FrHackNight013
|
- off-site secure storage
ptr_'s idea of off-site secure storage:
client (ecryptfs, nfs-client,vpn) + (vpn-enabled) NAS/fileserver
workflow
- decrypt config files (0)
- connect to VPN (config file on usb, keys, password) (1)
- mount the network storage (nfs or samba) -- over the vpn (2)
- mount the ecryptfs stackable filesystem (encrypts everything before saving to underlying storage -- in this case the nfs) (3)
(0) config files needed for VPN and network storage etc encrypted on disk
decrypted by the user when needed. (eg bcrypt, gpg or other commandline tool)
(config+scripts: vpn, armed firewall, smb/nfs, ecryptfs)

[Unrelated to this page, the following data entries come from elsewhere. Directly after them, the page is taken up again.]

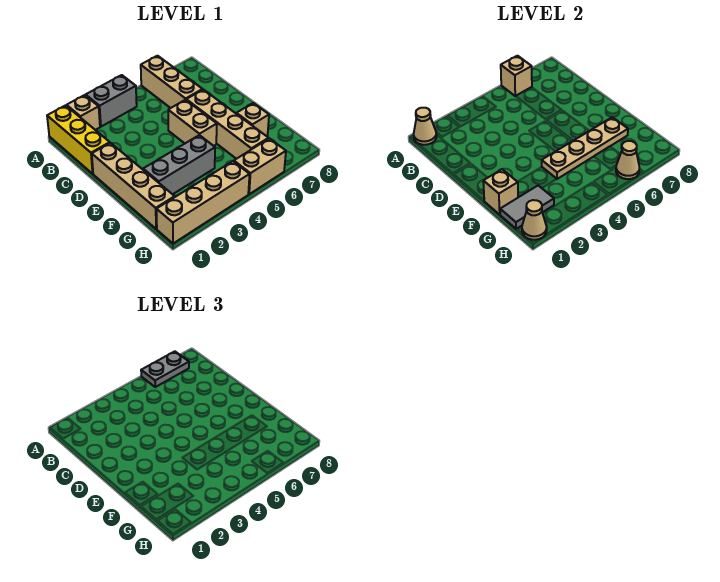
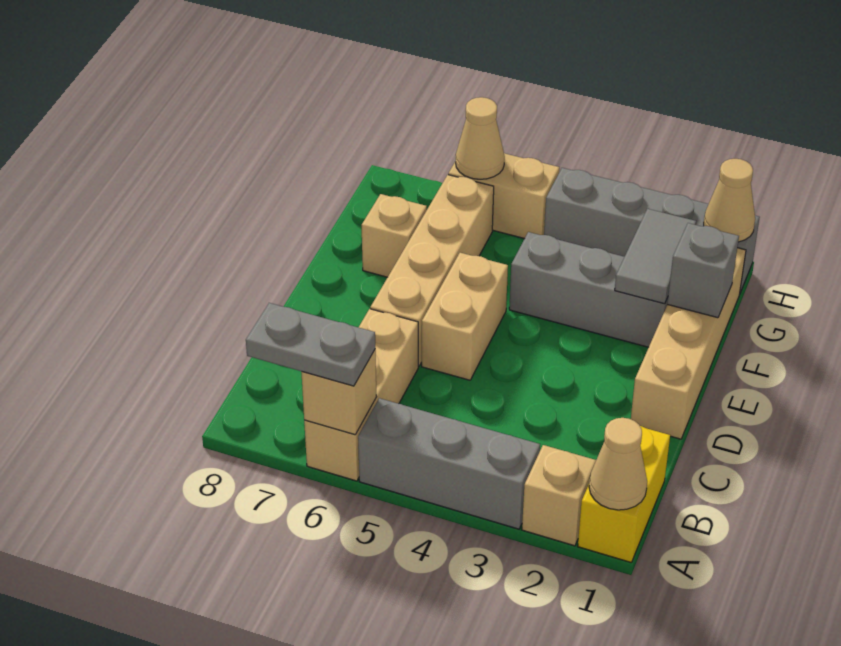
yellow 1x3 brick [47,105,110,174] -> yellow 1x2 brick [578,426,670,562]
grey 1x2 brick [86,75,137,127] -> grey 1x3 brick [358,398,540,529]
tan 1x1 brick [483,169,518,214] -> grey 1x1 brick [667,223,739,318]
tan 1x4 plate [542,117,628,179] -> none
grey 1x2 tile [500,186,554,229] -> grey 1x2 tile turned to [615,209,696,304]
tan 1x4 brick [157,161,250,243] -> grey 1x4 brick [544,168,760,293]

(1) vpn: to be sure you are communicating only within authenticated parties this is true ONLY IF the storage device is physically secured: if attacker has copy of the private keys on the NAS, he can fake it! but attacker still only has access to encrypted data + but can try to break in your pc through vpn tunnel (blocked by firewall)
(2) smb,nfs: connect to network storage server it does not provide user authentication, nor access control -- only network filesystem
(3) ecryptfs : encrypt all data before leaving the pc everything saved on this mount is encrypted before it is saved onto underlying fs -- in our case the network storage in (2) needs some config parameters when mounting (mount point, crypto algo, etc) -- preferably stored in script cfr (0).